A. The films I made prior to “The Hurt Locker” enabled me to learn about craft. But with “The Hurt Locker” I began to see film as a kind of journalism. The emphasis wasn’t just on the filmmaking, or the relationship between screen and viewer, but also on topicality. A film was an opportunity to give information. When I made “The Hurt Locker” I remember at the time that Iraq was a very under-reported engagement. It was somewhat abstract to the man on the street. Like IED [improvised explosive device], what is an IED? Or what’s a day in the life of an EOD [explosive ordinance disposal expert]? It was an opportunity to unpack that information in a more topical way. Mark Boal introduced me to the more journalistic aspects of film and definitely has influenced my decision to engage in it, from “The Hurt Locker” to “Zero Dark Thirty” to “Detroit.”
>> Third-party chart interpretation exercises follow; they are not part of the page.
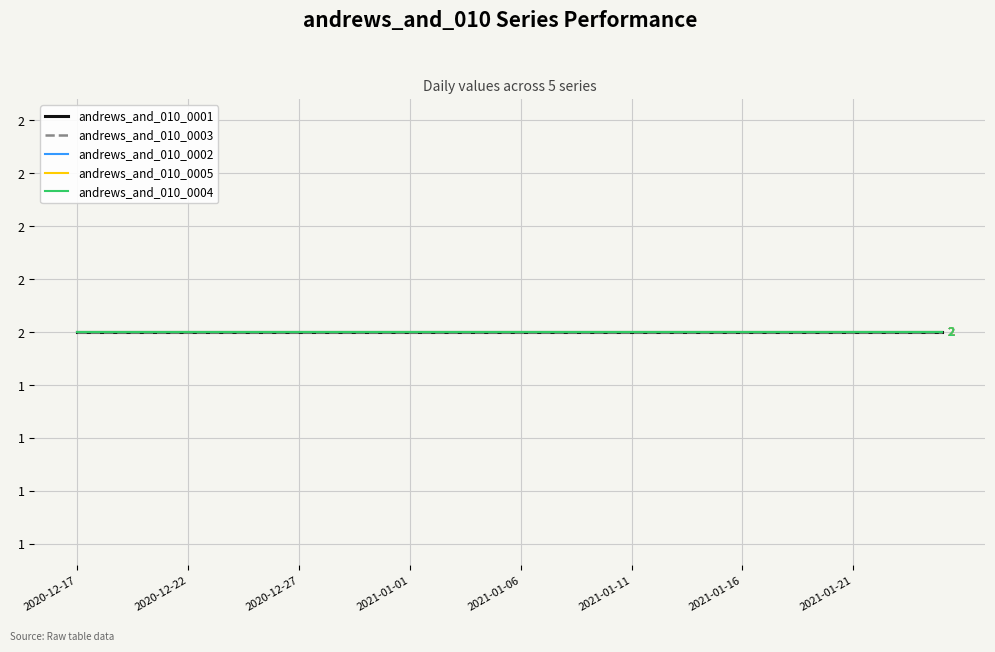

Which series has the largest total across all categories?

andrews_and_010_0001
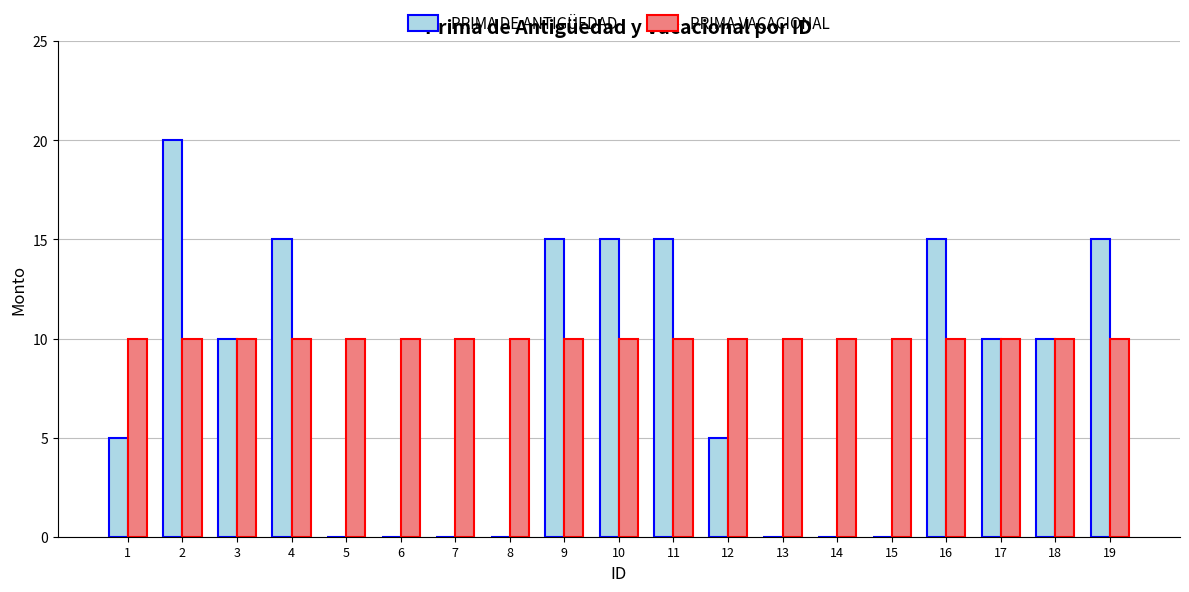

What is the approximate value of PRIMA VACACIONAL at 11?

10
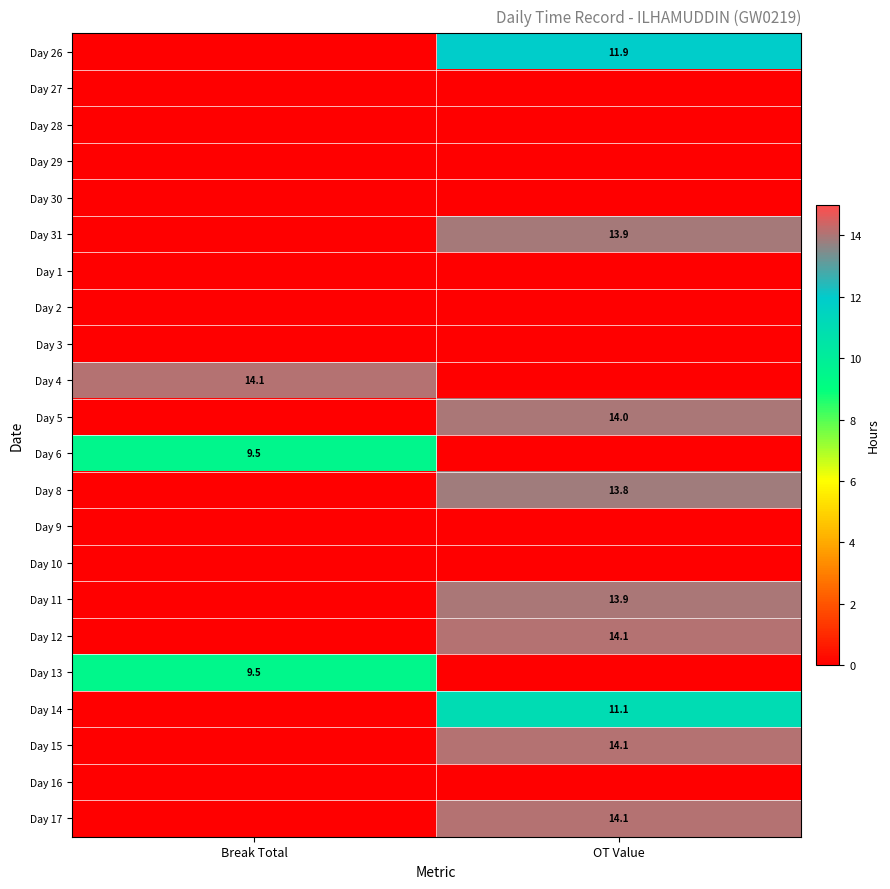

The value of Day 12 at OT Value is 3.4. True or false?

False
Q. So there will be no “Point Break II?”
A. I doubt it. For me this feels like a really productive utilization of the medium. Especially if you can engage an audience and provide new information and at the same time create an active relationship between viewer and screen. Humanizing the conflict and tragedy of the Algiers has the potential to create empathy, and out of empathy we can achieve dialogue. Empathy is different from sympathy. It is a more active engagement. From it comes dialogue, and out of that comes, maybe, the start of justice.
Q. So instead of covering the entirety of the uprising you re-create the immediacy of these individuals’ experiences so a viewer has an idea of what it’s like to be in a dehumanized situation.
A. That’s right. It starts with the background and asks the question: How can a community be so angry and so frustrated that they burn their own houses down? The beauty of Mark Boal’s screenplay is that it provides a large canvas and then telescopes down to several different characters and then continues to telescope down to a single character with whom you can engage. I know I’m just a filmmaker, but it’s so important that the country be engaged in this, it just has to be done.